Der Kandidat fügte sich seiner „Steinmeierisierung“
Auch den Schlusspunkt des Dramas erlebte Feldenkirchen aus der Nahdistanz, nach der historischen Wahlniederlage hielt Schulz weiter engen Kontakt zu dem Reporter. Der Journalist sollte seinen „menschlichen Weg an die Macht“ protokollieren, den Versuch, als Politiker ehrlich, authentisch, trotzdem erfolgreich zu sein, das war ursprünglich die Idee. Trotz seines Scheiterns – an den Realitäten des Politikbetriebes ebenso wie an den eigenen Ansprüchen – blieb Schulz diesem Grundgedanken treu, ließ Feldenkirchen auch teilhaben an der finalen Erkenntnis, „dass der reine, aufrichtige Weg zwar in die Herzen vieler Menschen führt, aber keineswegs an die Macht.“
Wie viel Schwäche, wie viel Zweifel, wie viel Sensibilität, wie viel Transparenz darf sich ein Politiker heute leisten? Sind es nicht vor allem Kaltschnäuzigkeit und Selbstinszenierung, die letztendlich zum Erfolg an der Wahlurne verhelfen? Feldenkirchens Buch hat das Zeug, eine Debatte zu eröffnen – über das Selbstverständnis von Politikern ebenso wie das von Journalisten und Wählern.
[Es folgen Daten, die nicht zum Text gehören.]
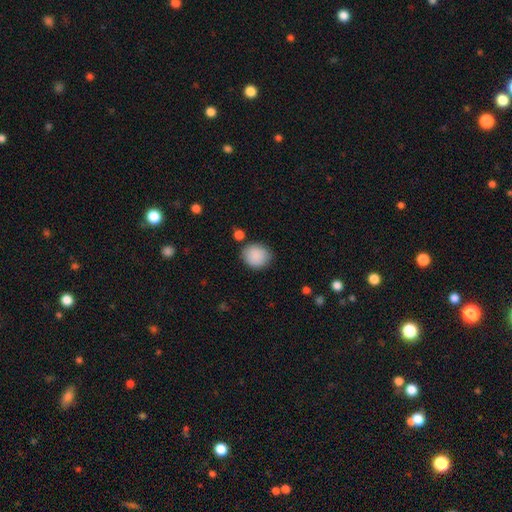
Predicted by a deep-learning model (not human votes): A smooth galaxy with no disk features (89%) that is round (73%).

Vote fractions:
- Smooth or featured? smooth: 89% / star or artifact: 7% / featured or disk: 4%
- How rounded? round: 73% / in between: 26% / cigar-shaped: 1%
- Merging? none: 80% / minor disturbance: 13% / merger: 4% / major disturbance: 3%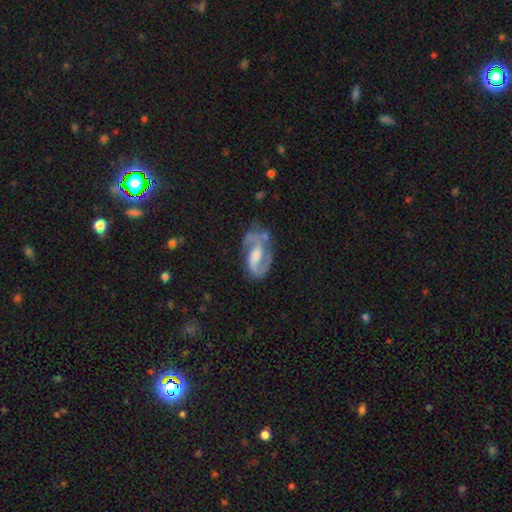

Als Schulz für die SPD antrat, wollte er sich nicht verbiegen lassen – tat es dann aber doch. „Der Prozess der inhaltlichen Steinmeierisierung des Kandidaten“, so drückt es Feldenkirchen aus, verwischte den Eindruck, Schulz könne eine echte linke Alternative zu Angela Merkel sein. Die Berater glätteten seine Manuskripte, schärften ihm ständig ein, den politischen Gegner nur ja nicht zu heftig zu attackieren. Eine „fast schon panische Angst vor Zuspitzung und der fehlende Mut zum Risiko“, diese Konstanten hätten sich fatal auf die SPD-Kampagne ausgewirkt. Schulz selbst spürte das, kämpfte aber nicht energisch genug gegen die „Kaputtberatung“ an und erkannte zu spät die Kardinalfehler der Wahlkampfstrategen: Nicht als erfahrenen europäischen Staatsmann, wie es sich anbot, schickten sie ihn ins Rennen, sondern als Bürgermeister a. D. von Würselen – und ließen ihn dabei auch noch aussehen wie einen Bürokraten anstatt ihm zu erlauben, seine Stärken im zwischenmenschlichen Kontakt auszuspielen.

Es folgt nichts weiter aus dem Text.